If an important road safety measure is turned down because of a lack of funds, keep fighting! Tell people and officials that each death on the road is estimated to cost more than £1million (in costs to the emergency services and society). Therefore, investing in road safety saves money in the long-run. Your highway engineer may be prepared to implement a road safety measure if your community raises the funds to pay for all or part of its cost. You should seek agreement from the highway engineer that a proposed measure can be implemented before fundraising, but if you have this agreement, local big businesses might help.

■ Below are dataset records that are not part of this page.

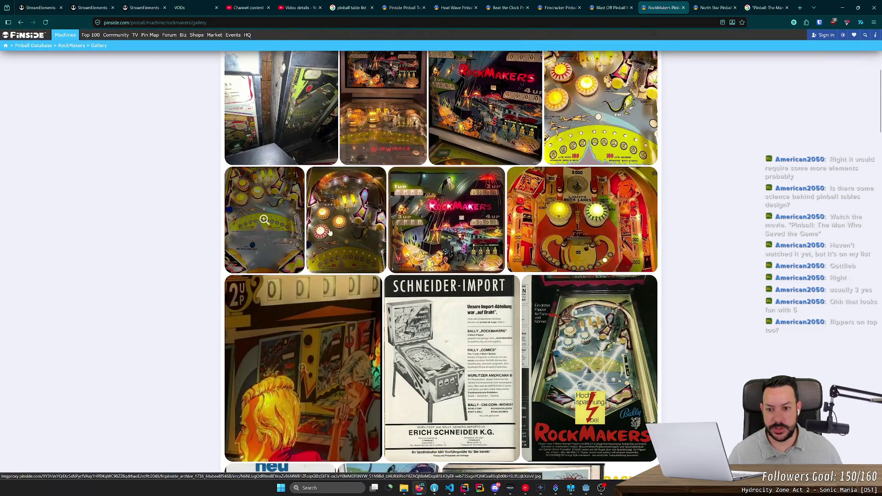
pyautogui.click(331, 228)
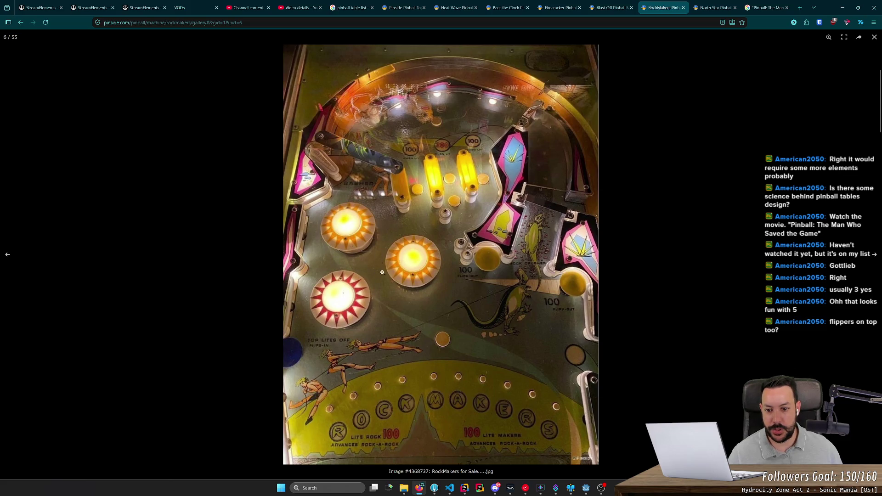
pyautogui.middleClick(655, 6)
# Look at the Blast Off photo gallery, then close that page
pyautogui.click(611, 7)
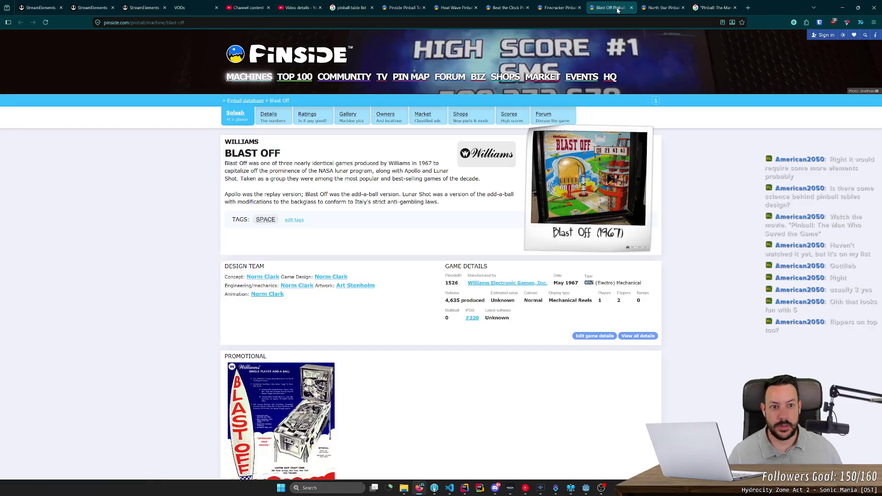
pyautogui.scroll(-10, 398, 274)
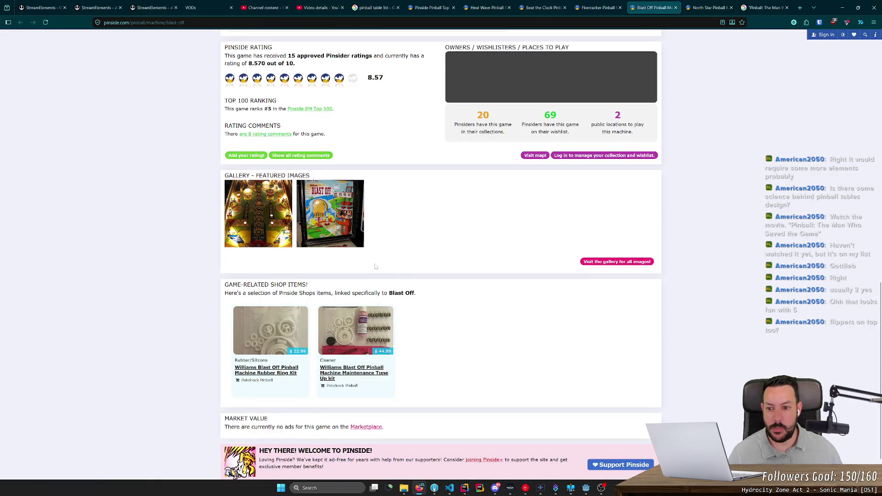
pyautogui.click(274, 230)
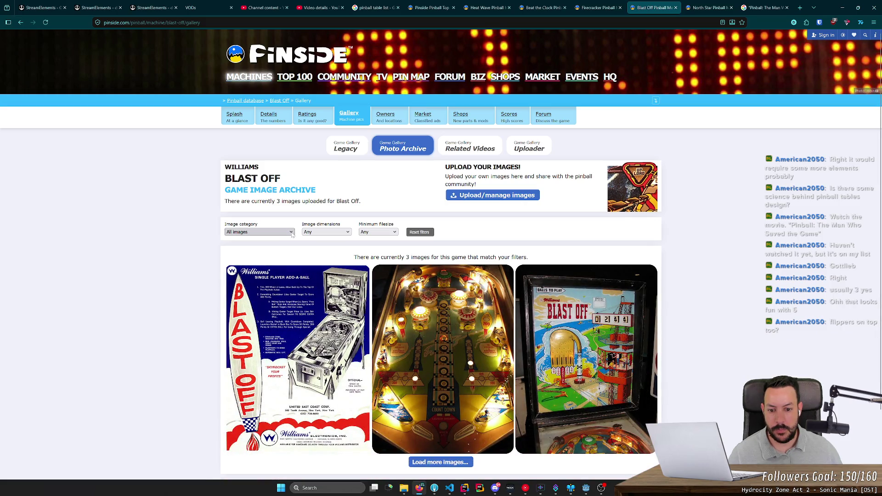
pyautogui.middleClick(649, 6)
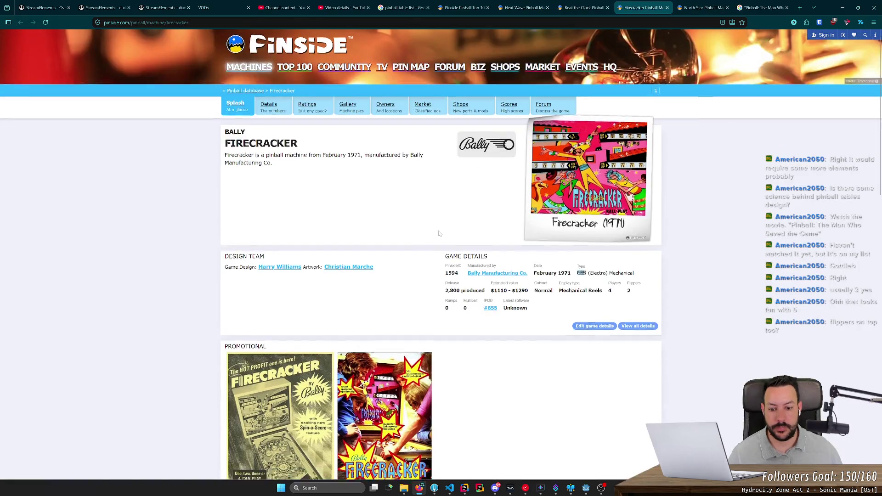
# Enlarge a Firecracker cabinet photo, close the page, and return to Godot
pyautogui.scroll(-10, 441, 248)
pyautogui.scroll(-3, 445, 235)
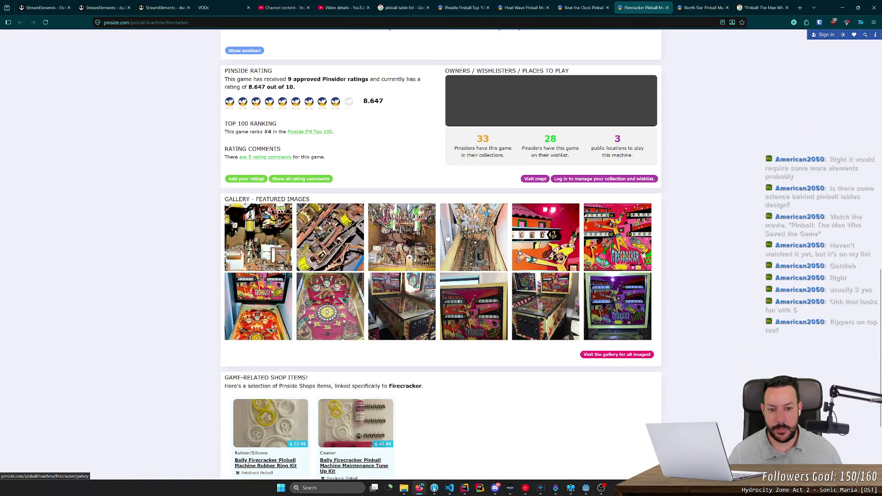
pyautogui.click(349, 293)
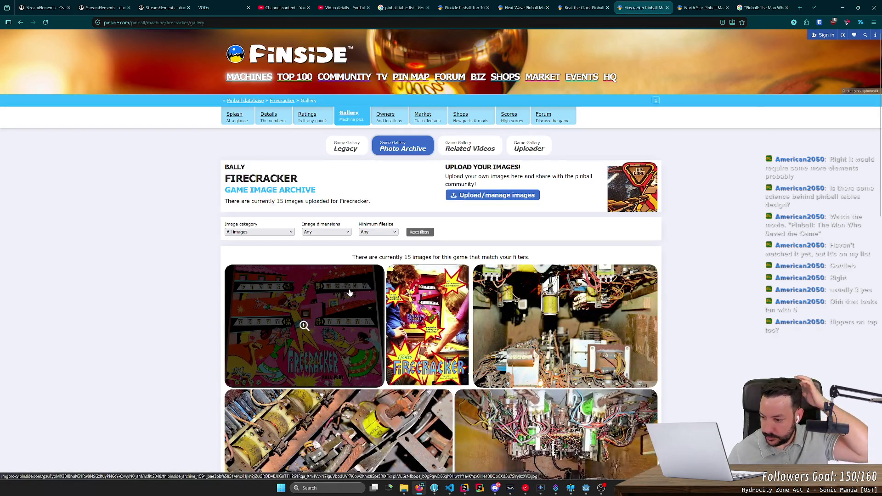
pyautogui.scroll(-5, 351, 291)
pyautogui.scroll(-5, 352, 291)
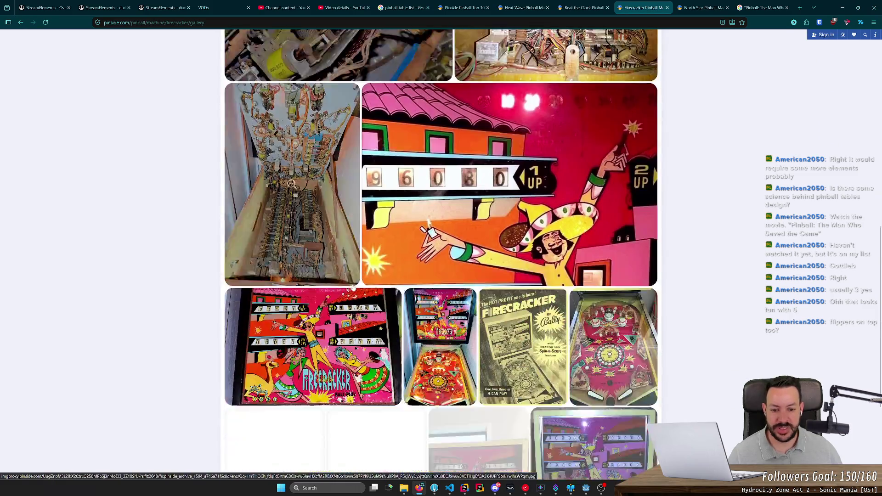
pyautogui.click(434, 260)
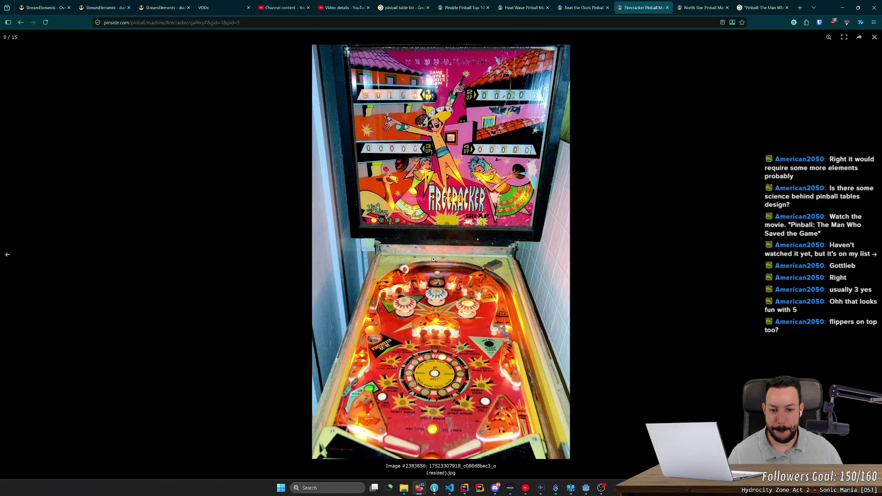
pyautogui.middleClick(630, 3)
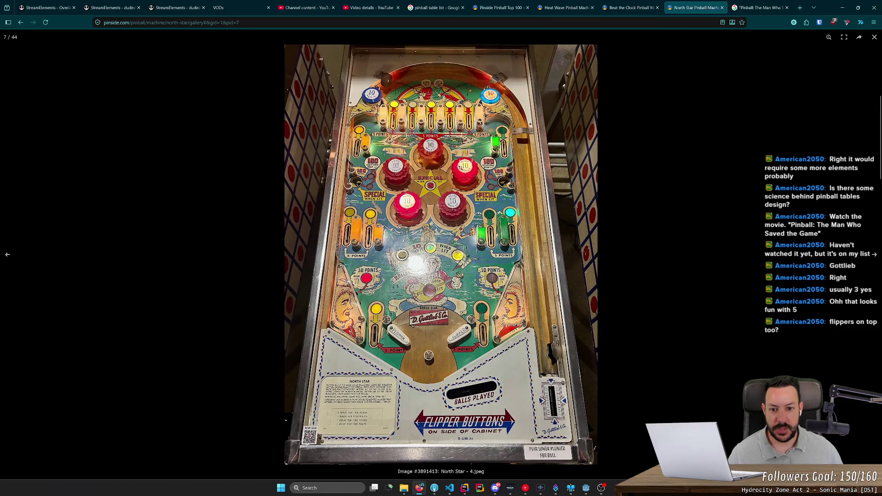
pyautogui.press('alt+Tab')
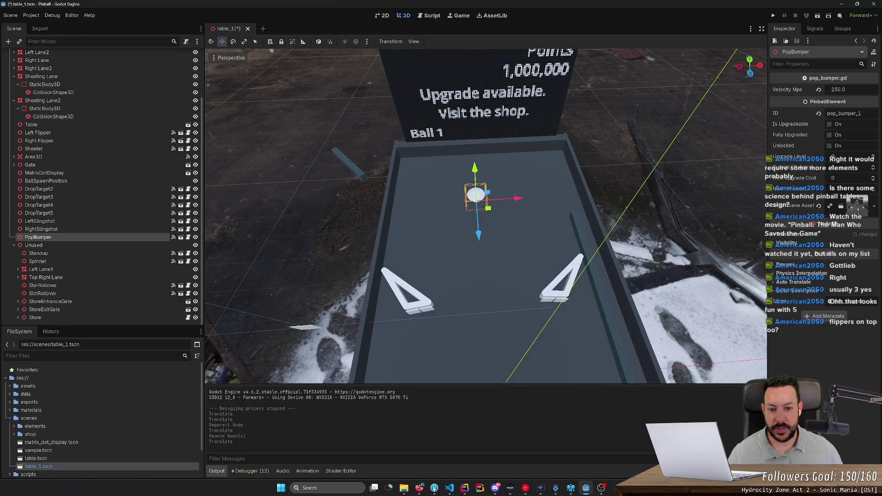
# Raise the pop bumper onto the table and duplicate it into PopBumper2 beside it
pyautogui.moveTo(378, 97); pyautogui.dragTo(378, 133)
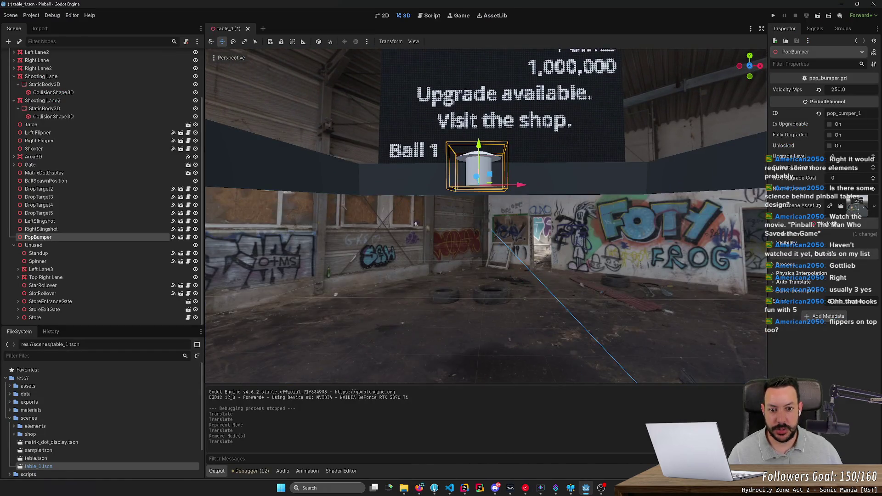
pyautogui.scroll(2, 378, 134)
pyautogui.moveTo(476, 206); pyautogui.dragTo(506, 185)
pyautogui.press('ctrl+d')
pyautogui.moveTo(516, 230); pyautogui.dragTo(486, 247)
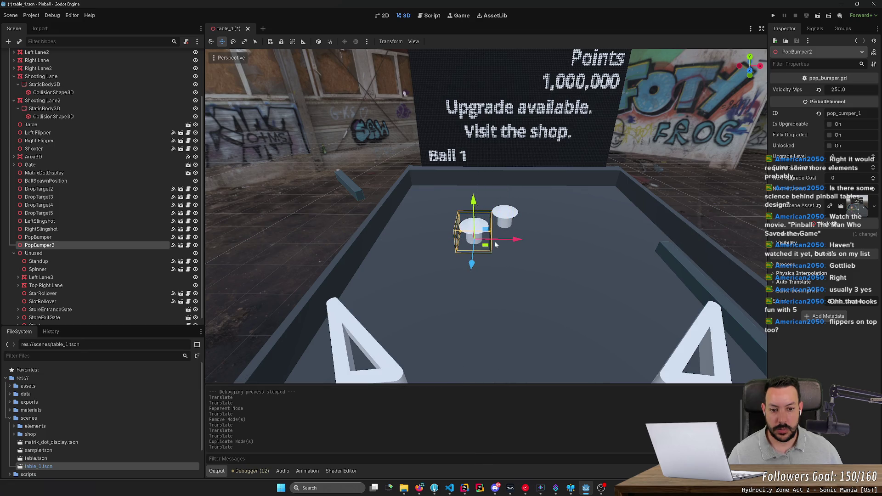
# Duplicate into PopBumper3 below-right, add a fourth copy, and view the table from above
pyautogui.press('alt+Tab')
pyautogui.press('alt+Tab')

If an important road safety measure is turned down because no-one has died, keep fighting! Tell people and officials that ‘risk audits’ are conducted on the basis of current risk to life due to live and present hazards, not on the chance circumstance of whether someone has actually died as yet. Your community is, in effect, being told that a life or lives must be sacrificed before something will be done. This is not acceptable, humane, nor civilized.

Talk to your MP

Don’t stop talking to your highway engineer, even if you don’t get what you want! However, you may need to raise your concerns with your Member of Parliament and local councillors. Your MP will be able to discuss your concerns with a representative of your group face-to-face at their local ‘surgery’ (usually on a Friday), or you could ask him/her to attend one of your meetings or come for a ‘walk about’ with you to see the problems for themselves. If your MP agrees with your point of view, they may then be able to raise your concerns at both a local and a national level with the council, in parliament, or by talking to the relevant Minister and civil servants. To find out the name of your MP, call 0207 219 4272 between 10am and 4pm. You can write to your MP at House of Commons, London SW1A OAA.